This exercise asks for every line of the material that includes the word "moderate".

Segment Open

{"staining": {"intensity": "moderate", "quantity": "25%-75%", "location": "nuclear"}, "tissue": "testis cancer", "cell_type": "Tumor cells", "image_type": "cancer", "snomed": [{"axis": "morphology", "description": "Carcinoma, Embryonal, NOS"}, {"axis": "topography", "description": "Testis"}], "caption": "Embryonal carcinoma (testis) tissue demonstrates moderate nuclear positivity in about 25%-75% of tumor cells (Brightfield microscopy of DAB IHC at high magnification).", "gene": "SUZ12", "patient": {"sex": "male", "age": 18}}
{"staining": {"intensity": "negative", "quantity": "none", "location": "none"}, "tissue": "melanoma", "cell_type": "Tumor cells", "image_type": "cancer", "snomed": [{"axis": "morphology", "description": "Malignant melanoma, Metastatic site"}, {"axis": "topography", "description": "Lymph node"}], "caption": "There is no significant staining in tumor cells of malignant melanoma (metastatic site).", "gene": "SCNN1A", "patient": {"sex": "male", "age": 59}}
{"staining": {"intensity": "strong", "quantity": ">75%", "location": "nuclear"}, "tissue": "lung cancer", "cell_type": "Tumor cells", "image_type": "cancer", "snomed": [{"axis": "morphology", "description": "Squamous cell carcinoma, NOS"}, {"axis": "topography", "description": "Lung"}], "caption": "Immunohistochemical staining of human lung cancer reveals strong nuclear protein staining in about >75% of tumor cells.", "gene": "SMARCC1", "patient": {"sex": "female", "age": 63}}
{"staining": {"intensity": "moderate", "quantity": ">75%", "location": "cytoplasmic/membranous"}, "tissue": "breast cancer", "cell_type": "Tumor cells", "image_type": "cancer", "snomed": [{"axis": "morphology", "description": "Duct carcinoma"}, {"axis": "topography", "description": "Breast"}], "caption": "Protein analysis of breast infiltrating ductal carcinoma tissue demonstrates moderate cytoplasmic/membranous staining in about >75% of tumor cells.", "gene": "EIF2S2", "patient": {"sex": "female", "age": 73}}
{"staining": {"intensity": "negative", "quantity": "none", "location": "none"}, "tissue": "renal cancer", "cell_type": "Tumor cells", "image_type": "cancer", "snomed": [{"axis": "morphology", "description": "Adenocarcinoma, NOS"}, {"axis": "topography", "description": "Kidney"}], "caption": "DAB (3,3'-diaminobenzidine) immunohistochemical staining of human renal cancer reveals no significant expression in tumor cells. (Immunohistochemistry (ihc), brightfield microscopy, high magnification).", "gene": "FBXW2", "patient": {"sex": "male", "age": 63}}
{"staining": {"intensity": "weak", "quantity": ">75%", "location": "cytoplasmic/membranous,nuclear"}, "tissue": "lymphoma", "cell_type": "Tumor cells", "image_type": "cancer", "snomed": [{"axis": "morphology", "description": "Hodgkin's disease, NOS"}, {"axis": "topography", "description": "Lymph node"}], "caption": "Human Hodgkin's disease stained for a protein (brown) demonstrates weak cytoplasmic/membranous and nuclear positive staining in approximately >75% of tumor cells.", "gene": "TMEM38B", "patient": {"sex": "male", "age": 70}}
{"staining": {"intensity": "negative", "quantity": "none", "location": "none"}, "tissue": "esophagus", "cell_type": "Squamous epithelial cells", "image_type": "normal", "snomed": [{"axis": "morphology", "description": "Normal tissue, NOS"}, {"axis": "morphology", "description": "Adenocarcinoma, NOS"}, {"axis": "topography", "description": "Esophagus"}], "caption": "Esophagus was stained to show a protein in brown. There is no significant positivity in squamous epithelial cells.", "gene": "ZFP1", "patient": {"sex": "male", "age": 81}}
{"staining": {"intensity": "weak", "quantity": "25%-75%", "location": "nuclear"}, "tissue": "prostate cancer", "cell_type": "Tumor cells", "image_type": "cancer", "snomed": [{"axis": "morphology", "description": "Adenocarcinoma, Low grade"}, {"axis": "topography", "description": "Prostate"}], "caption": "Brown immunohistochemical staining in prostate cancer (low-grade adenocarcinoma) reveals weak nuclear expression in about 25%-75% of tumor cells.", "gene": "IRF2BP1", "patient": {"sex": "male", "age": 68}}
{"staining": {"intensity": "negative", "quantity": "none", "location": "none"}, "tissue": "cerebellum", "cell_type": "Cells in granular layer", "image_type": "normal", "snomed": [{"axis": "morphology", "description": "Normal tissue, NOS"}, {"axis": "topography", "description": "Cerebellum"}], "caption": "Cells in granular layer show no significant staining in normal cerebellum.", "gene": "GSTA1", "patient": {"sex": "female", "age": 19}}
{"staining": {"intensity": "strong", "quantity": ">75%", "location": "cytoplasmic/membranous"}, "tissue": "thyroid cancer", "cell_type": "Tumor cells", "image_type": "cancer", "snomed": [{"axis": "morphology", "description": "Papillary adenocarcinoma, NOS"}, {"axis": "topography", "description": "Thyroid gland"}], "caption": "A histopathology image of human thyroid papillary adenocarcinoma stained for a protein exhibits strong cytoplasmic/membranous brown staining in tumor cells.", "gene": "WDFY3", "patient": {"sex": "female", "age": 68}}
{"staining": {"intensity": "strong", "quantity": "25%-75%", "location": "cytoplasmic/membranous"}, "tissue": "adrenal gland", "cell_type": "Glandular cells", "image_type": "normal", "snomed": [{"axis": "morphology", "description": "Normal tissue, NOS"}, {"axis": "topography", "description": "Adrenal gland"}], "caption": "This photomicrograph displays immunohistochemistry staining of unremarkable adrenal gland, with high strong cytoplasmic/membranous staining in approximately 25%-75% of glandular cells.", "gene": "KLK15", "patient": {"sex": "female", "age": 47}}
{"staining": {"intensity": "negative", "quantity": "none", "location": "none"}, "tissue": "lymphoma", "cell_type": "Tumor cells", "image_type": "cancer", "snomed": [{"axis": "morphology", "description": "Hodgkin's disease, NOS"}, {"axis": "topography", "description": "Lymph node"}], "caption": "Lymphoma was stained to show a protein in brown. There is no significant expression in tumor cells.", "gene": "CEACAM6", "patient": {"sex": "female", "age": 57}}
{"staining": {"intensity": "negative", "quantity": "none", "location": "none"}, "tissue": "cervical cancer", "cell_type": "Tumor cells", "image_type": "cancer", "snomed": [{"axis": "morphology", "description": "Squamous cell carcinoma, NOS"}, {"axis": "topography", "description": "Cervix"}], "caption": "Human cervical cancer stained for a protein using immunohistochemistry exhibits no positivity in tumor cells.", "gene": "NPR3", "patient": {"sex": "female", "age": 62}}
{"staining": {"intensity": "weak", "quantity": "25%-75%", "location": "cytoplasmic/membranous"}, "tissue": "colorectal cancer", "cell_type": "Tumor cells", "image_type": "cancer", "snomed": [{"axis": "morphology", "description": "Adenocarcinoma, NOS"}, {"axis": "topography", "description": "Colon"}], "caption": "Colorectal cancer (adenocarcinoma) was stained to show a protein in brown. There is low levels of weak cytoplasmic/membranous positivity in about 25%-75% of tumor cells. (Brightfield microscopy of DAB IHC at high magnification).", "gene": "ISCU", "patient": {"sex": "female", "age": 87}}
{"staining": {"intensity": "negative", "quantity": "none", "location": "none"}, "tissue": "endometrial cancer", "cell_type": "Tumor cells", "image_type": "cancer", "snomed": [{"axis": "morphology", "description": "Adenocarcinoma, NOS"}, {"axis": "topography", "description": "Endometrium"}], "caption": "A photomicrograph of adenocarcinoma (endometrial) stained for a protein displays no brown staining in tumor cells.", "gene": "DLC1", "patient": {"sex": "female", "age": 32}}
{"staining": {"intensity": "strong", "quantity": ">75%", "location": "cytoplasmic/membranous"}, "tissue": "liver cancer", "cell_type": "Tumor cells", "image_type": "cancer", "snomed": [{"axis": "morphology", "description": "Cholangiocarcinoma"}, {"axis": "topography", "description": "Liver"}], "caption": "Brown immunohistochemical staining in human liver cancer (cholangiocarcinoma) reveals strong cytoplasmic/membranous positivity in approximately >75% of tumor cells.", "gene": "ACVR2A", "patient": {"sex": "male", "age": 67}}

Segment Closed

EXERCISE RESULT
{"staining": {"intensity": "moderate", "quantity": "25%-75%", "location": "nuclear"}, "tissue": "testis cancer", "cell_type": "Tumor cells", "image_type": "cancer", "snomed": [{"axis": "morphology", "description": "Carcinoma, Embryonal, NOS"}, {"axis": "topography", "description": "Testis"}], "caption": "Embryonal carcinoma (testis) tissue demonstrates moderate nuclear positivity in about 25%-75% of tumor cells (Brightfield microscopy of DAB IHC at high magnification).", "gene": "SUZ12", "patient": {"sex": "male", "age": 18}}
{"staining": {"intensity": "moderate", "quantity": ">75%", "location": "cytoplasmic/membranous"}, "tissue": "breast cancer", "cell_type": "Tumor cells", "image_type": "cancer", "snomed": [{"axis": "morphology", "description": "Duct carcinoma"}, {"axis": "topography", "description": "Breast"}], "caption": "Protein analysis of breast infiltrating ductal carcinoma tissue demonstrates moderate cytoplasmic/membranous staining in about >75% of tumor cells.", "gene": "EIF2S2", "patient": {"sex": "female", "age": 73}}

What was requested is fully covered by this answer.